Any selection from this menu will open the same Execute
side panel.
Once the side panel is open as seen in the overview:
- Select model(s) you want to rebuild using one of the three options: Select of Actions, Selection of tags or All actions
- Ensure that Run with full refresh is checked.
Run the workflow by clicking Start execution. Selected model(s) will be rebuild. Check workflow execution to track progress and verify completion.
Rebuild tables from Release configurations section
From the Release and Scheduling section, click Start execution:
This opens the Execute manual workflow side panel:
Follow these steps:
- Click Release configuration drop-down menu and choose production.
- Select model(s) you want to rebuild using one of the three options: Select of Actions, Selection of tags or All actions
- Ensure that Run with full refresh is checked.
Run the workflow by clicking Start execution. Selected model(s) will be rebuild. Check workflow execution to track progress and verify completion.
Rebuild tables from Workflow configurations
In the Release and Scheduling section, in Workflow configurations sub-category click Create:
This opens the Edit workflow configuration panel:
Be careful not to edit an existing workflow configuration. The GA4Dataform installer automatically creates a default workflow configuration called 'daily.' Do not modify this workflow unless you are certain of what you're doing, as changes may disrupt the daily data refresh.
The configuration process is similar to the Execute and Execute manual workflow side panels but includes additional options.
Similarities:
- Release configuration drop-down menu where you have to select production as in the Execute manual workflow
- Same way of selecting model(s) you want to rebuild - Select of Actions, Selection of tags, All actions
- Checking Run with full refresh if we want to execute a rebuild
Differences:
Schedule frequency:
You can choose to repeat the workflow automaticaly on specific schedule or run it "On-demand." For most rebuild scenarios as explain in the introduction of this chapter, select "On-demand."
Configuration ID:
The configuration ID serves as the name of the workflow. For example, if you're creating a workflow to rebuild session tables on demand, you could name it rebuild-sessions-on-demand.

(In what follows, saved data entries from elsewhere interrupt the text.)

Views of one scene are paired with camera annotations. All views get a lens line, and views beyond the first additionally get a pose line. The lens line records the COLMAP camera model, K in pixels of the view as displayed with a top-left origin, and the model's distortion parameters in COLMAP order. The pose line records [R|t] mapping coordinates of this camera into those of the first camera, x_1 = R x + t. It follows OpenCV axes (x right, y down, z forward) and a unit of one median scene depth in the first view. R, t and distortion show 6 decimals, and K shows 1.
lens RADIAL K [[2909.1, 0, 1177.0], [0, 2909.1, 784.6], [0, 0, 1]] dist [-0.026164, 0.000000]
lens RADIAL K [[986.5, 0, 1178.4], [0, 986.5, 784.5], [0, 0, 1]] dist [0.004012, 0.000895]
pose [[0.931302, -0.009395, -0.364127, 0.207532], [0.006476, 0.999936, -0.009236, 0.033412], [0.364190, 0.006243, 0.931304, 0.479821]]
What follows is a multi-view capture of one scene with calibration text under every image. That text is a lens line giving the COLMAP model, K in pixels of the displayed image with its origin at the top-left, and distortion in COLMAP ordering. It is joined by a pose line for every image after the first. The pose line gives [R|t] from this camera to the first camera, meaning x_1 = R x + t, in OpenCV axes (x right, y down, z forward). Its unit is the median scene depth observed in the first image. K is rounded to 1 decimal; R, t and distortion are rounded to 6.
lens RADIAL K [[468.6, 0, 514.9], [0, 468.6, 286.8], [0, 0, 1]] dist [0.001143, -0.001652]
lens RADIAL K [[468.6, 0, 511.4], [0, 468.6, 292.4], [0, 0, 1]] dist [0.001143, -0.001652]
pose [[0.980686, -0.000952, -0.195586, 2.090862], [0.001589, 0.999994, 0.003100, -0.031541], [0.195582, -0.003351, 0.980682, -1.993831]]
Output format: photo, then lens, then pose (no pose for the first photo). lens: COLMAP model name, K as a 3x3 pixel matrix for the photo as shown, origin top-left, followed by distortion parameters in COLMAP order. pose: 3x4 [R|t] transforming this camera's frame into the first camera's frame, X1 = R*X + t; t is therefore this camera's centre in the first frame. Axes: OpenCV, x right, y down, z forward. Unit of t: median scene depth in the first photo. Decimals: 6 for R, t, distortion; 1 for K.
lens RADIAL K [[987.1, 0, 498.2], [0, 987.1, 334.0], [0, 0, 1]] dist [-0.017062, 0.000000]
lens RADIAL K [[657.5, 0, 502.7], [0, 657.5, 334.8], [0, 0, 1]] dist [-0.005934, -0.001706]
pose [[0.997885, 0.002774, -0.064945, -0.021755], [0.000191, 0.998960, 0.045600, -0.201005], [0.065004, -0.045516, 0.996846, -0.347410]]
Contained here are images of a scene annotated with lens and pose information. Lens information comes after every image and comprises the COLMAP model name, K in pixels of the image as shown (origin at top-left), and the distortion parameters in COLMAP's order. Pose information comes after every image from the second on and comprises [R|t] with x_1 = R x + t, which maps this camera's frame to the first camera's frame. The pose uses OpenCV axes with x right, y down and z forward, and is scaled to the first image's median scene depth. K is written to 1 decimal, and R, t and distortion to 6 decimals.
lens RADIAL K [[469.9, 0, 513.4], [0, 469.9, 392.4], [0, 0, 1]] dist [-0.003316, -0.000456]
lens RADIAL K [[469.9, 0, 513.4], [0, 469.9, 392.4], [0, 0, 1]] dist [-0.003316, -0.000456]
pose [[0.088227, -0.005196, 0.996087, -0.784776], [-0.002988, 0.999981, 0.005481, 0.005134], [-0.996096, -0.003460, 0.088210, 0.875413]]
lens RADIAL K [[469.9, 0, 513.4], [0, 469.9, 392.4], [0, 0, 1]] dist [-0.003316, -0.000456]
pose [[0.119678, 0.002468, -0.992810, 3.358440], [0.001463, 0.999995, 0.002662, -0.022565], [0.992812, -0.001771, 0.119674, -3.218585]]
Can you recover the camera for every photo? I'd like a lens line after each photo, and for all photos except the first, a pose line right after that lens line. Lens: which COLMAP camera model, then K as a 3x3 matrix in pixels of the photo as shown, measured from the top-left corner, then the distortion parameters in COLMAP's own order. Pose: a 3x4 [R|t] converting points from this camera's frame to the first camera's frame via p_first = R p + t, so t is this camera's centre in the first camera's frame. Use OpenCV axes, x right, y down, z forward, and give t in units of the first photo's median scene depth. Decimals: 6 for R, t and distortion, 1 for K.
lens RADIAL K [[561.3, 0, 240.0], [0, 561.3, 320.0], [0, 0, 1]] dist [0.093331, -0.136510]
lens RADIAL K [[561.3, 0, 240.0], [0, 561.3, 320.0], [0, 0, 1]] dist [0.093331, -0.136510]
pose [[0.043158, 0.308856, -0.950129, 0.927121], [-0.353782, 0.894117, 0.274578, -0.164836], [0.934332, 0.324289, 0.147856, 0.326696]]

Running an On-Demand Workflow
After saving your workflow configuration, since it is not scheduled, you will need to run it manually. Click the three dots on the right of the workflow configuration and select Run now.
Selected model(s) will be rebuild. Check workflow execution to track progress and verify completion.
Which one should I chose?
Now that you understand how to manage table rebuilds in Dataform, here is a summary of when to use each method:
-
Execute Side Panel (Workspace Development): Best for advanced users modifying models. If you are not working in custom folders, you likely won’t need to use this option frequently.
-
Execute Manual Workflow (Release Configurations): Ideal for one-time operations. However, configurations are not saved, meaning you must repeat the steps each time you need to rebuild tables.
-
Create Workflow Configuration: Similar to Execute manual workflow but allows you to save configurations. This is useful for users with custom queries or advanced GA4Dataform usage who need to perform rebuilds frequently.